Serhiy Zhadan. Zhadan is a Ukrainian novelist, poet, and rock and roll star who has served near the frontlines. His books include Mesopotamia and Voroshilovgrad, both set in his native Eastern Ukraine. I recently finished Voroshilovgrad (2010), which is a surreal road novel about a man going to take over his missing brother's gas station in the Ukrainian city of Luhansk, which during the Soviet Union was known as Voroshilovgrad. The protagonist, Herman, encounters nomadic Mongols, smugglers, and aging football players and goes to a wedding and a funeral on his way back to Luhansk. Writing in Ukrainian, Zhadan's language is vivid, with sentences like this: "Whoever we are, we're always moving along our own routes, finding ourselves in foreign lands, reaching beyond the curtains of our own experience; everyone we meet along the way remains in our memory, their every word and every touch."

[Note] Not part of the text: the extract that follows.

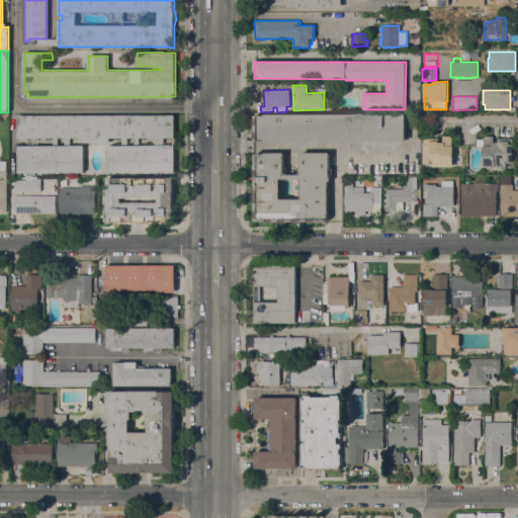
[(257,142),(257,141),(255,141),(255,137),(254,137),(254,132),(255,132),(255,123),(254,123),(254,118),(255,118),(255,115),(264,115),(264,114),(406,114),(406,142),(257,142)]
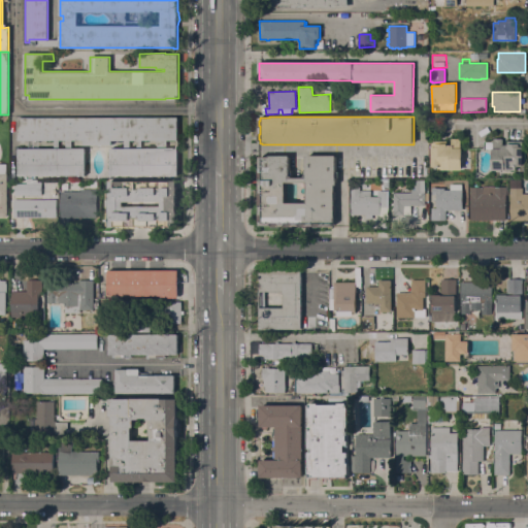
[(19,175),(19,149),(55,149),(55,140),(38,140),(38,145),(28,145),(28,140),(19,140),(19,118),(177,118),(177,140),(167,140),(167,147),(177,147),(177,175),(110,175),(110,149),(125,149),(125,140),(112,140),(112,144),(85,144),(85,140),(71,140),(72,147),(87,147),(87,175),(19,175)]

Olga Tokarczuk. Tokarczuk won the Nobel Prize in Literature in 2018, and her books are intricate. For example, The Books of Jacob is a 912-page novel about a Polish Jew who claims to be the second coming of Jesus; the novel's pages are numbered in descending rather than ascending order in a nod to Hebrew. It's tough to get through. But I recently read her 2022 novel The Empusium, which takes place in 1913 at a sanitorium for men with tuberculosis, similar to Thomas Mann's The Magic Mountain. As with Magic Mountain, The Empusium has a lot of ideas, but there are also mystery and horror elements like an Agatha Christie novel or The Shining: a dead body is discovered at the beginning of the protagonist's stay at this isolated resort, and then everything goes south. Â
Gary Shteyngart. Shteyngart is the rare novelist to make big money today, and his novels are very funny. He has a great eye for attention to detail in satire. For example, his novel Super Sad True Love Story (2010) takes place in the near future in the U.S. as it is collapsing amid China's rise, and everyone uses a social media site called GlobalTeens to communicate. The catchline for the Facebook-like site is "Less words = more fun!!!" The characters exchange love letters in instant-messaging and text speak that is just a shade more absurd than contemporary messaging. Shteyngart also wrote an observant and funny novel about the pandemic, Our Country Friends (2021), which was remarkable considering that the isolation and dread of the lockdowns would seem to be a terrible setting for a work of fiction.
Earlier this year, the MSNBC host and writer Chris Hayes published a book called The Sirens' Call arguing that our attention spans have become a commodity seized and controlled by corporations for profit. Hayes wrote that we have become alienated from our attention, making a comparison with the economist Karl Marx, who made a similar famous argument about alienation and labor in a capitalist society. In reading a novel, we have nothing to lose but our chains.